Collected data

• • • • •

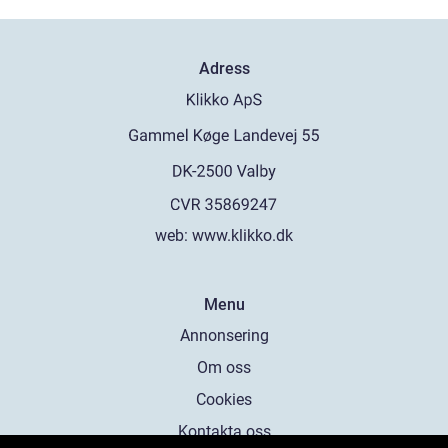
Adress
web:
www.klikko.dk
Menu
Annonsering
Om oss
Cookies
Kontakta oss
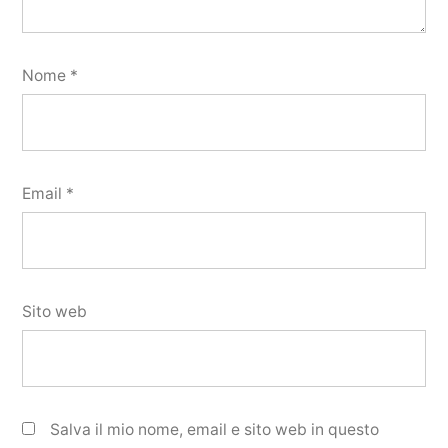
Nome
*
Email
*
Sito web
Salva il mio nome, email e sito web in questo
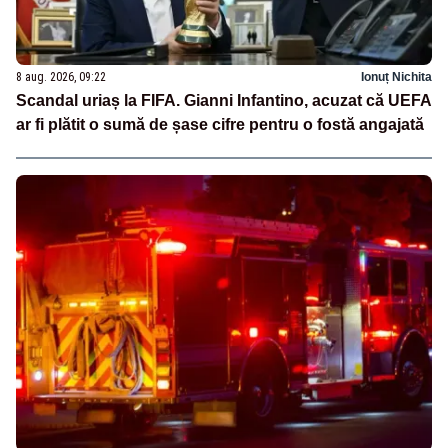
8 aug. 2026, 09:22
Ionuț Nichita
Scandal uriaș la FIFA. Gianni Infantino, acuzat că UEFA
ar fi plătit o sumă de șase cifre pentru o fostă angajată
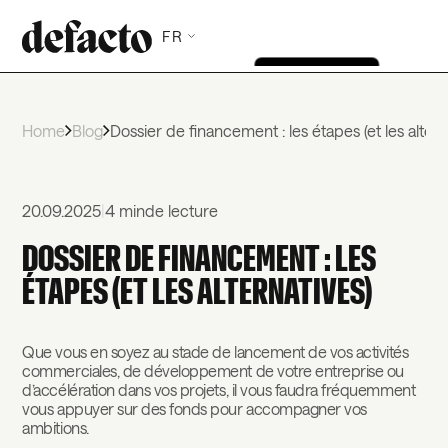
FR
Home
Blog
Dossier de financement : les étapes (et les altern
20.09.2025
|
4 min
de lecture
DOSSIER DE FINANCEMENT : LES
ÉTAPES (ET LES ALTERNATIVES)
Que vous en soyez au stade de lancement de vos activités
commerciales, de développement de votre entreprise ou
d’accélération dans vos projets, il vous faudra fréquemment
vous appuyer sur des fonds pour accompagner vos
ambitions.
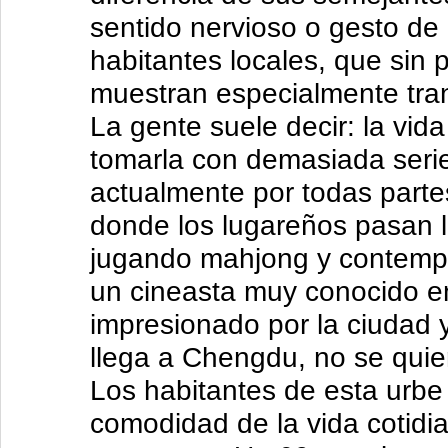
sentido nervioso o gesto de 
habitantes locales, que sin 
muestran especialmente tran
La gente suele decir: la vid
tomarla con demasiada seri
actualmente por todas parte
donde los lugareños pasan l
jugando mahjong y contempl
un cineasta muy conocido e
impresionado por la ciudad 
llega a Chengdu, no se quier
Los habitantes de esta urbe
comodidad de la vida cotidi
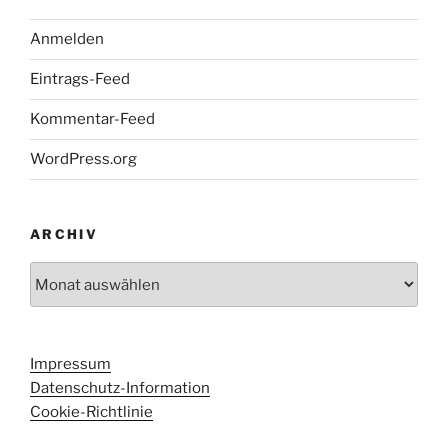
Anmelden
Eintrags-Feed
Kommentar-Feed
WordPress.org
ARCHIV
Archiv
Impressum
Datenschutz-Information
Cookie-Richtlinie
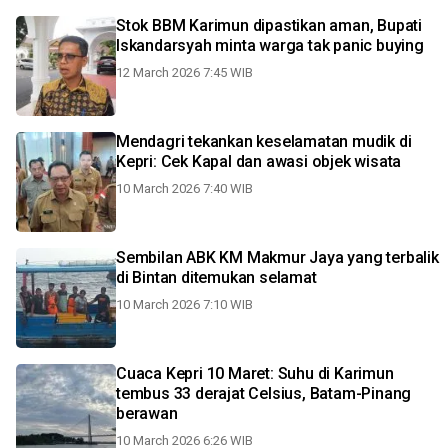
Stok BBM Karimun dipastikan aman, Bupati
Iskandarsyah minta warga tak panic buying
12 March 2026 7:45 WIB
Mendagri tekankan keselamatan mudik di
Kepri: Cek Kapal dan awasi objek wisata
10 March 2026 7:40 WIB
Sembilan ABK KM Makmur Jaya yang terbalik
di Bintan ditemukan selamat
10 March 2026 7:10 WIB
Cuaca Kepri 10 Maret: Suhu di Karimun
tembus 33 derajat Celsius, Batam-Pinang
berawan
10 March 2026 6:26 WIB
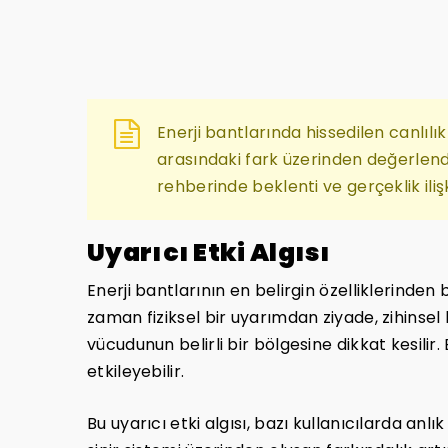
Enerji bantlarında hissedilen canlılık 
arasındaki fark üzerinden değerlendi
rehberinde beklenti ve gerçeklik ilişki
Uyarıcı Etki Algısı
Enerji bantlarının en belirgin özelliklerinden bi
zaman fiziksel bir uyarımdan ziyade, zihinsel bir
vücudunun belirli bir bölgesine dikkat kesilir.
etkileyebilir.
Bu uyarıcı etki algısı, bazı kullanıcılarda anl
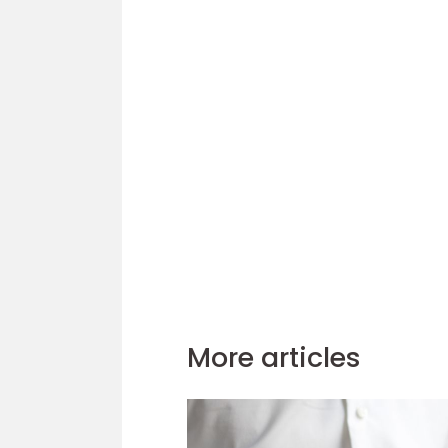
More articles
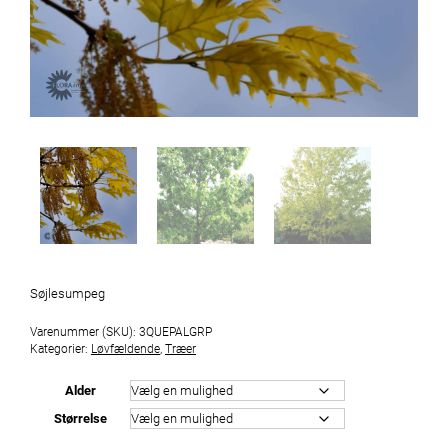
Søjlesumpeg
Varenummer (SKU):
3QUEPALGRP
Kategorier:
Løvfældende
,
Træer
Alder
Størrelse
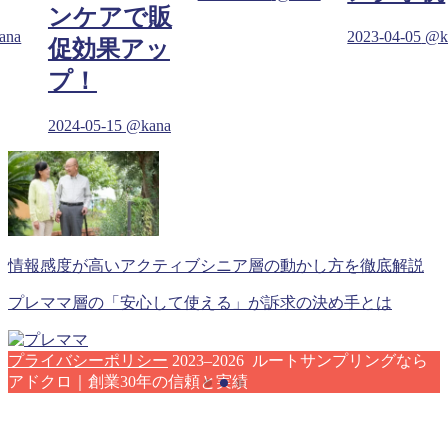
ンケアで販
ana
2023-04-05
@k
促効果アッ
プ！
2024-05-15
@kana
情報感度が高いアクティブシニア層の動かし方を徹底解説
プレママ層の「安心して使える」が訴求の決め手とは
プライバシーポリシー
2023–2026 ルートサンプリングなら
アドクロ｜創業30年の信頼と実績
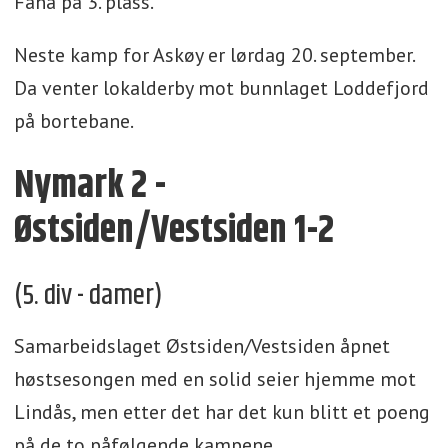
Fana på 3. plass.
Neste kamp for Askøy er lørdag 20. september.
Da venter lokalderby mot bunnlaget Loddefjord
på bortebane.
Nymark 2 -
Østsiden/Vestsiden 1-2
(5. div - damer)
Samarbeidslaget Østsiden/Vestsiden åpnet
høstsesongen med en solid seier hjemme mot
Lindås, men etter det har det kun blitt et poeng
på de to påfølgende kampene.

• • • • •

__Task brief__: An exact reproduction of all the records is required, with no pictures included.

__Response to the exercise__:
Adress
web:
www.klikko.dk
Menu
Annonsering
Om oss
Cookies
Kontakta oss
Nome
*
Email
*
Sito web
Salva il mio nome, email e sito web in questo
8 aug. 2026, 09:22
Ionuț Nichita
Scandal uriaș la FIFA. Gianni Infantino, acuzat că UEFA
ar fi plătit o sumă de șase cifre pentru o fostă angajată
FR
Home
Blog
Dossier de financement : les étapes (et les altern
20.09.2025
|
4 min
de lecture
DOSSIER DE FINANCEMENT : LES
ÉTAPES (ET LES ALTERNATIVES)
Que vous en soyez au stade de lancement de vos activités
commerciales, de développement de votre entreprise ou
d’accélération dans vos projets, il vous faudra fréquemment
vous appuyer sur des fonds pour accompagner vos
ambitions.
sentido nervioso o gesto de 
habitantes locales, que sin 
muestran especialmente tran
La gente suele decir: la vid
tomarla con demasiada seri
actualmente por todas parte
donde los lugareños pasan l
jugando mahjong y contempl
un cineasta muy conocido e
impresionado por la ciudad 
llega a Chengdu, no se quier
Los habitantes de esta urbe
comodidad de la vida cotidi
Anmelden
Eintrags-Feed
Kommentar-Feed
WordPress.org
ARCHIV
Archiv
Impressum
Datenschutz-Information
Cookie-Richtlinie
Stok BBM Karimun dipastikan aman, Bupati
Iskandarsyah minta warga tak panic buying
12 March 2026 7:45 WIB
Mendagri tekankan keselamatan mudik di
Kepri: Cek Kapal dan awasi objek wisata
10 March 2026 7:40 WIB
Sembilan ABK KM Makmur Jaya yang terbalik
di Bintan ditemukan selamat
10 March 2026 7:10 WIB
Cuaca Kepri 10 Maret: Suhu di Karimun
tembus 33 derajat Celsius, Batam-Pinang
berawan
10 March 2026 6:26 WIB
Enerji bantlarında hissedilen canlılık 
arasındaki fark üzerinden değerlendi
rehberinde beklenti ve gerçeklik ilişki
Uyarıcı Etki Algısı
Enerji bantlarının en belirgin özelliklerinden bi
zaman fiziksel bir uyarımdan ziyade, zihinsel bir
vücudunun belirli bir bölgesine dikkat kesilir.
etkileyebilir.
Bu uyarıcı etki algısı, bazı kullanıcılarda anl
More articles
Søjlesumpeg
Varenummer (SKU):
3QUEPALGRP
Kategorier:
Løvfældende
,
Træer
Alder
Størrelse
ンケアで販
ana
2023-04-05
@k
促効果アッ
プ！
2024-05-15
@kana
情報感度が高いアクティブシニア層の動かし方を徹底解説
プレママ層の「安心して使える」が訴求の決め手とは
プライバシーポリシー
2023–2026 ルートサンプリングなら
アドクロ｜創業30年の信頼と実績
Fana på 3. plass.
Neste kamp for Askøy er lørdag 20. september.
Da venter lokalderby mot bunnlaget Loddefjord
på bortebane.
Nymark 2 -
Østsiden/Vestsiden 1-2
(5. div - damer)
Samarbeidslaget Østsiden/Vestsiden åpnet
høstsesongen med en solid seier hjemme mot
Lindås, men etter det har det kun blitt et poeng
på de to påfølgende kampene.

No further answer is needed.